Published: 7 September 2012

Abstract

Background

Reaction-diffusion based models have been widely used in the literature for modeling the growth of solid tumors. Many of the current models treat both diffusion/consumption of nutrients and cell proliferation. The majority of these models use classical transport/mass conservation equations for describing the distribution of molecular species in tumor spheroids, and the Fick's law for describing the flux of uncharged molecules (i.e oxygen, glucose). Commonly, the equations for the cell movement and proliferation are first order differential equations describing the rate of change of the velocity of the cells with respect to the spatial coordinates as a function of the nutrient's gradient. Several modifications of these equations have been developed in the last decade to explicitly indicate that the tumor includes cells, interstitial fluids and extracellular matrix: these variants provided a model of tumor as a multiphase material with these as the different phases.
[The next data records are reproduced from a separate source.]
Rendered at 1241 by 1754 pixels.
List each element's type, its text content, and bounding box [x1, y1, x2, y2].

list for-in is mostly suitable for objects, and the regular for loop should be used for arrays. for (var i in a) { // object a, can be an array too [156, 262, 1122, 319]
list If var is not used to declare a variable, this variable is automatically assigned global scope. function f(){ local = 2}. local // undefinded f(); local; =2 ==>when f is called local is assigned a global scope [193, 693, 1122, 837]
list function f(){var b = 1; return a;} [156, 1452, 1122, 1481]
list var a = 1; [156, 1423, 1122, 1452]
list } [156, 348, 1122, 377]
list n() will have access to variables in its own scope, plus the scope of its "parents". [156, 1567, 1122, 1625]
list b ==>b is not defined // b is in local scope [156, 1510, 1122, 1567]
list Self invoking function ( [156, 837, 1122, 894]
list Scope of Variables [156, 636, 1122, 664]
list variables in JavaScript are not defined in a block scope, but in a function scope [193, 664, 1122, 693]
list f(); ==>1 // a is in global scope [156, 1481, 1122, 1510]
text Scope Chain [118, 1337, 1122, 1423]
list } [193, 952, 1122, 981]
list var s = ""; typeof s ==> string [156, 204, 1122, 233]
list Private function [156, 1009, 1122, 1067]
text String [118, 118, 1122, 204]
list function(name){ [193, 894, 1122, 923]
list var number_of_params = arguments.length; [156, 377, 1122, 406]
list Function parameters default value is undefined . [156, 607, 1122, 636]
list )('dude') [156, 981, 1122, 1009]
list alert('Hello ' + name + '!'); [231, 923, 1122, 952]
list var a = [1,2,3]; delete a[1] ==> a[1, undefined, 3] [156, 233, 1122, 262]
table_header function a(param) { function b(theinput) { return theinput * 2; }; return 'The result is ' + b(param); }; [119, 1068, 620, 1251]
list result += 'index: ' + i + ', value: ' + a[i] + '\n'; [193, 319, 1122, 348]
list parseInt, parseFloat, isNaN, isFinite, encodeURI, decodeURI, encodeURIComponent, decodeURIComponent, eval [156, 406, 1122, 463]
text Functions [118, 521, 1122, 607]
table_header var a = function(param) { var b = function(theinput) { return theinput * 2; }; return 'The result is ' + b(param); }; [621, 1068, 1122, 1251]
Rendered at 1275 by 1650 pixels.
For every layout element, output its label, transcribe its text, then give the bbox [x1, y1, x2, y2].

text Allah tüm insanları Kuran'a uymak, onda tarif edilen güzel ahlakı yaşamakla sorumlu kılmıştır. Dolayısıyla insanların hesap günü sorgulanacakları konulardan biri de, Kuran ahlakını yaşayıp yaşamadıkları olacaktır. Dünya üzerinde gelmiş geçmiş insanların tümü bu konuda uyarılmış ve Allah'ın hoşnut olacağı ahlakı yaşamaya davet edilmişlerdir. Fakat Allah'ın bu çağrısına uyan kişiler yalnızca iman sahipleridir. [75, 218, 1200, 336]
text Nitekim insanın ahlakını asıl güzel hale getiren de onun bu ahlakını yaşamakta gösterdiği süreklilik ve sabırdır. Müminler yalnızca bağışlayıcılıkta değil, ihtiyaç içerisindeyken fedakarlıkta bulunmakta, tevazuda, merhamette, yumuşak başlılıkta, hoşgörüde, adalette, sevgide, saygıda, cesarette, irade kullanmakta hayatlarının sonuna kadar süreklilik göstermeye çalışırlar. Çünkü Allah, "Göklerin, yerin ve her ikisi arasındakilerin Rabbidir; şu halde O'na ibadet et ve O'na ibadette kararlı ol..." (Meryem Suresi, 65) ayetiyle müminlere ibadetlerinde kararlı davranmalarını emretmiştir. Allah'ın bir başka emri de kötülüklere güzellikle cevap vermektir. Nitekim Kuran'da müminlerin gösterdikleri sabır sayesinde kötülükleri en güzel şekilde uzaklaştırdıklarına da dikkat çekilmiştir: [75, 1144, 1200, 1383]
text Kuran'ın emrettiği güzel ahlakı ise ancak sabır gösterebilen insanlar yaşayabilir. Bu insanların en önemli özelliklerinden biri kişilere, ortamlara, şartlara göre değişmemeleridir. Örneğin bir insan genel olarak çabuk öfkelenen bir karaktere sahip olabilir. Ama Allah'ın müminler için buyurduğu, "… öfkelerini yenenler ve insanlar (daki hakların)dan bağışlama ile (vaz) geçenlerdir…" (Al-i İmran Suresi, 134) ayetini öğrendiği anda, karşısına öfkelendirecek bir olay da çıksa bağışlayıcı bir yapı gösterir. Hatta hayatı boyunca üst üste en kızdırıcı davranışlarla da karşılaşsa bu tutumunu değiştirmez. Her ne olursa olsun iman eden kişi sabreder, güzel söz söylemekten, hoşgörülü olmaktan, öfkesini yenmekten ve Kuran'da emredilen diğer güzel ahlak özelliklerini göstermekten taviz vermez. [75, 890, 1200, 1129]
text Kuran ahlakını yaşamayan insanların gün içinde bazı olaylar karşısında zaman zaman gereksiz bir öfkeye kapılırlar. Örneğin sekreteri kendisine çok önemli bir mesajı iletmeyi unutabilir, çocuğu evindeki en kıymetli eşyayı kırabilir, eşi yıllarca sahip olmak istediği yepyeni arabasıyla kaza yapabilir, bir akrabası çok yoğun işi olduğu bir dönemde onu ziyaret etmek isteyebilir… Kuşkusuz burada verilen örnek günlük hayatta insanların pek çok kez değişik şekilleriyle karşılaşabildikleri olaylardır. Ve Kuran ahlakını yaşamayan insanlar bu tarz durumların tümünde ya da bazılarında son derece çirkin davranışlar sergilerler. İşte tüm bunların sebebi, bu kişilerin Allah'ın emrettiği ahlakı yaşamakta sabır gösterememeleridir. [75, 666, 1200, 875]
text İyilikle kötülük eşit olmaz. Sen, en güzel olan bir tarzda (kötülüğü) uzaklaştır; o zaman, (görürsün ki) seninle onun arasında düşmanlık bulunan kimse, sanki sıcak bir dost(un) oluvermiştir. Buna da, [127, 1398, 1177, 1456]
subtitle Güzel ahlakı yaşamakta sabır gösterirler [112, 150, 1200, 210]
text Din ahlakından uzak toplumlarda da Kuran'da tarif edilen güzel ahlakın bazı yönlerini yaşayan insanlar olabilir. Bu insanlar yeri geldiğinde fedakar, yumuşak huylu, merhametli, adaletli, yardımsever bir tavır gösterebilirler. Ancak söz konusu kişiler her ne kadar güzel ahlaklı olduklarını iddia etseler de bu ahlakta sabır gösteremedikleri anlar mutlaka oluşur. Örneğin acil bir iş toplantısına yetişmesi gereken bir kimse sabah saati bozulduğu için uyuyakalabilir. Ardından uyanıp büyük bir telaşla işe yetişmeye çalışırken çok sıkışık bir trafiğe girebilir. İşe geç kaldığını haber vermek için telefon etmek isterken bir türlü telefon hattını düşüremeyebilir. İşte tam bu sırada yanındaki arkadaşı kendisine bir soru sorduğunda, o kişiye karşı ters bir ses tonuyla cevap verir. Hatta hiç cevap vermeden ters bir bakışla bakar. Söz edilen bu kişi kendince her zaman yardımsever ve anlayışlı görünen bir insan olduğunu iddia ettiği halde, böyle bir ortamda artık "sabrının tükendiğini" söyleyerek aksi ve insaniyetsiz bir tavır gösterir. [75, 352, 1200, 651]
Most of the current reaction-diffusion tumor models are deterministic and do not model the diffusion as a local state-dependent process in a non-homogeneous medium at the micro- and meso-scale of the intra- and inter-cellular processes, respectively. Furthermore, a stochastic reaction-diffusion model in which diffusive transport of the molecular species of nutrients and chemotherapy drugs as well as the interactions of the tumor cells with these species is a novel approach. The application of this approach to he scase of non-small cell lung cancer treated with gemcitabine is also novel.

Methods

We present a stochastic reaction-diffusion model of non-small cell lung cancer growth in the specification formalism of the tool Redi, we recently developed for simulating reaction-diffusion systems. We also describe how a spatial gradient of nutrients and oncological drugs affects the tumor progression. Our model is based on a generalization of the Fick's first diffusion law that allows to model diffusive transport in non-homogeneous media. The diffusion coefficient is explicitly expressed as a function depending on the local conditions of the medium, such as the concentration of molecular species, the viscosity of the medium and the temperature. We incorporated this generalized law in a reaction-based stochastic simulation framework implementing an efficient version of Gillespie algorithm for modeling the dynamics of the interactions between tumor cell, nutrients and gemcitabine in a spatial domain expressing a nutrient and drug concentration gradient.

Results

Using the mathematical framework of model we simulated the spatial growth of a 2D spheroidal tumor model in response to a treatment with gemcitabine and a dynamic gradient of oxygen and glucose. The parameters of the model have been taken from recet literature and also inferred from real tumor shrinkage curves measured in patients suffering from non-small cell lung cancer. The simulations qualitatively reproduce the time evolution of the morphologies of these tumors as well as the morphological patterns follow the growth curves observed in patients.

Conclusions

s This model is able to reproduce the observed increment/decrement of tumor size in response to the pharmacological treatment with gemcitabine. The formal specification of the model in Redi can be easily extended in an incremental way to include other relevant biophysical processes, such as local extracellular matrix remodelling, active cell migration and traction, and reshaping of host tissue vasculature, in order to be even more relevant to support the experimental investigation of cancer.